Why do you undervalue yourself so much?

PracticalPolicy · 07/05/2026 09:29

So if your kids are grown up and.left home, why don't you leave him now?

CandidRobin · 07/05/2026 09:30

LifeSurvior · 07/05/2026 01:06

I haven't ruined my childrens childhood though. I stayed, I came back and they haven't had my childhood. They have had both parents. We have given them two parents.
Yes we have had what we have but crucially I have got the through their formative years and now adults. We haven't split our family. They come home and seem to appreciate one home.
I didn't have that, he didn't have that,
I still think it's better than the horror of my childhood.

They have an emotionally unstable mother though, who chooses manipulation and control and hates their father. Even when parents are separated the contempt for each other, if present, impacts the children. It could be considered that you haven't learnt the lessons of your childhood. It's not too late though, psychological support at this stage can change things.

sprigatito · 07/05/2026 09:36

I can feel the weight of his presence crushing your soul when I read your OP. The loathing is palpable (and wholly justified!)

Your children will be aware of the horrible atmosphere all of the time. You can’t hide it from them, and the more you try, the more toxic it will be for them. Please, please, let go of outdated fears about “broken homes” and hoof this worthless dead weight out of your life! You’ve worked so hard to heal, but you can’t heal the rest of the way until the source of the injury is out from under your roof. You deserve to be truly happy, and your children need you to be - much more than they need parents who stay together at such a terrible cost.

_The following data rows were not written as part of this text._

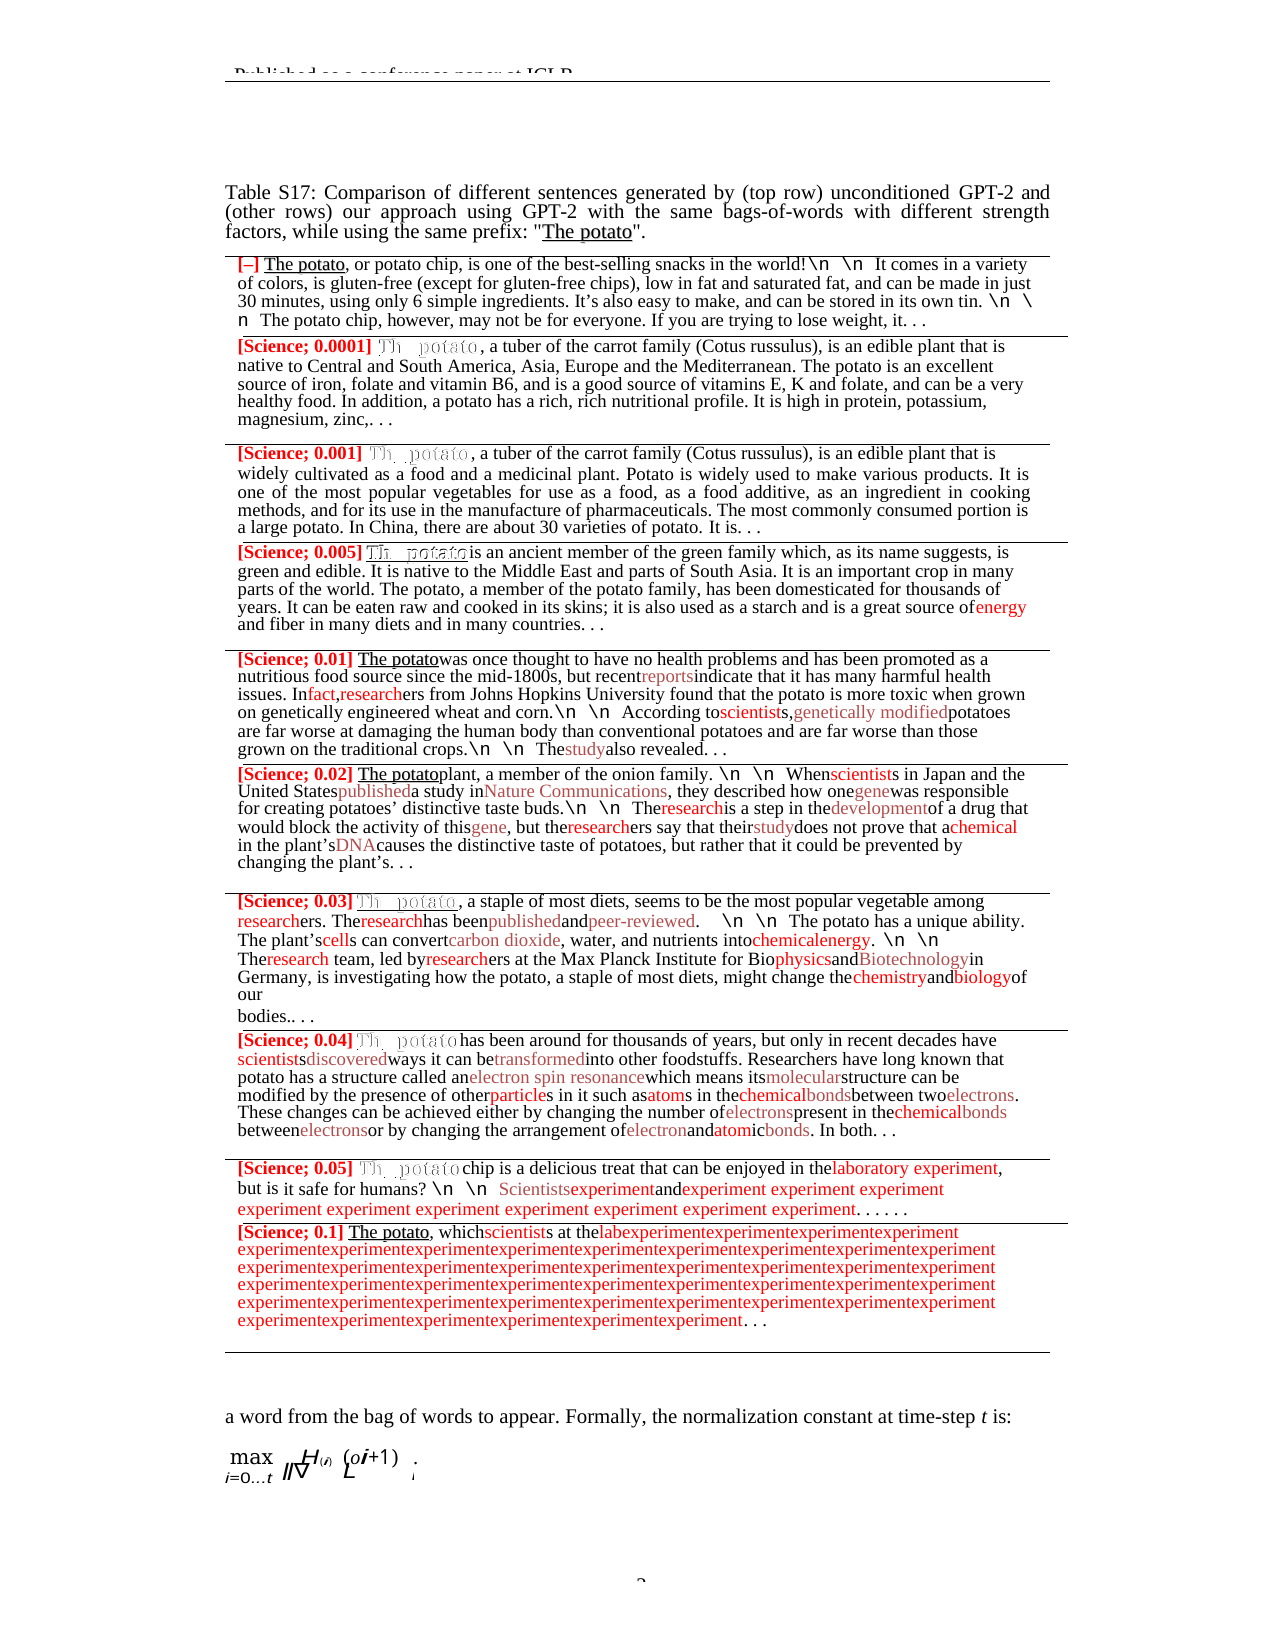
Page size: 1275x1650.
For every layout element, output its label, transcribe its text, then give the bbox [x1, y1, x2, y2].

text max H(i) (oi+1) . [229, 1424, 1096, 1476]
text [Science; 0.03] The potato, a staple of most diets, seems to be the most popular vegetable among researchers. Theresearchhas beenpublishedandpeer-reviewed. \n \n The potato has a unique ability. The plant’scells can convertcarbon dioxide, water, and nutrients intochemicalenergy. \n \n Theresearch team, led byresearchers at the Max Planck Institute for BiophysicsandBiotechnologyin Germany, is investigating how the potato, a staple of most diets, might change thechemistryandbiologyof our [237, 873, 1029, 1005]
text [Science; 0.005] The potatois an ancient member of the green family which, as its name suggests, is green and edible. It is native to the Middle East and parts of South Asia. It is an important crop in many parts of the world. The potato, a member of the potato family, has been domesticated for thousands of years. It can be eaten raw and cooked in its skins; it is also used as a starch and is a great source ofenergy and fiber in many diets and in many countries. . . [237, 543, 1037, 635]
text [Science; 0.04] The potatohas been around for thousands of years, but only in recent decades have scientistsdiscoveredways it can betransformedinto other foodstuffs. Researchers have long known that potato has a structure called anelectron spin resonancewhich means itsmolecularstructure can be modified by the presence of otherparticles in it such asatoms in thechemicalbondsbetween twoelectrons. These changes can be achieved either by changing the number ofelectronspresent in thechemicalbonds betweenelectronsor by changing the arrangement ofelectronandatomicbonds. In both. . . [237, 1031, 1021, 1141]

GreyCarpet · 07/05/2026 09:41

Yes my children have seen things I wished they had not. Angry voices, banging doors, probably me crying.But it's nothing, absolutely nothing compared to what I grew up with with my Mum. Strange men she met and invited over.

It's not nothing though.

It's their own shit life experience.

You had your shit life experience and gave then a different but equally shit life experience.

When they cone over and seem to like visiting one house firstly, they have nothing to compare that to, that's their only life experience and secondly, that's for your benefit.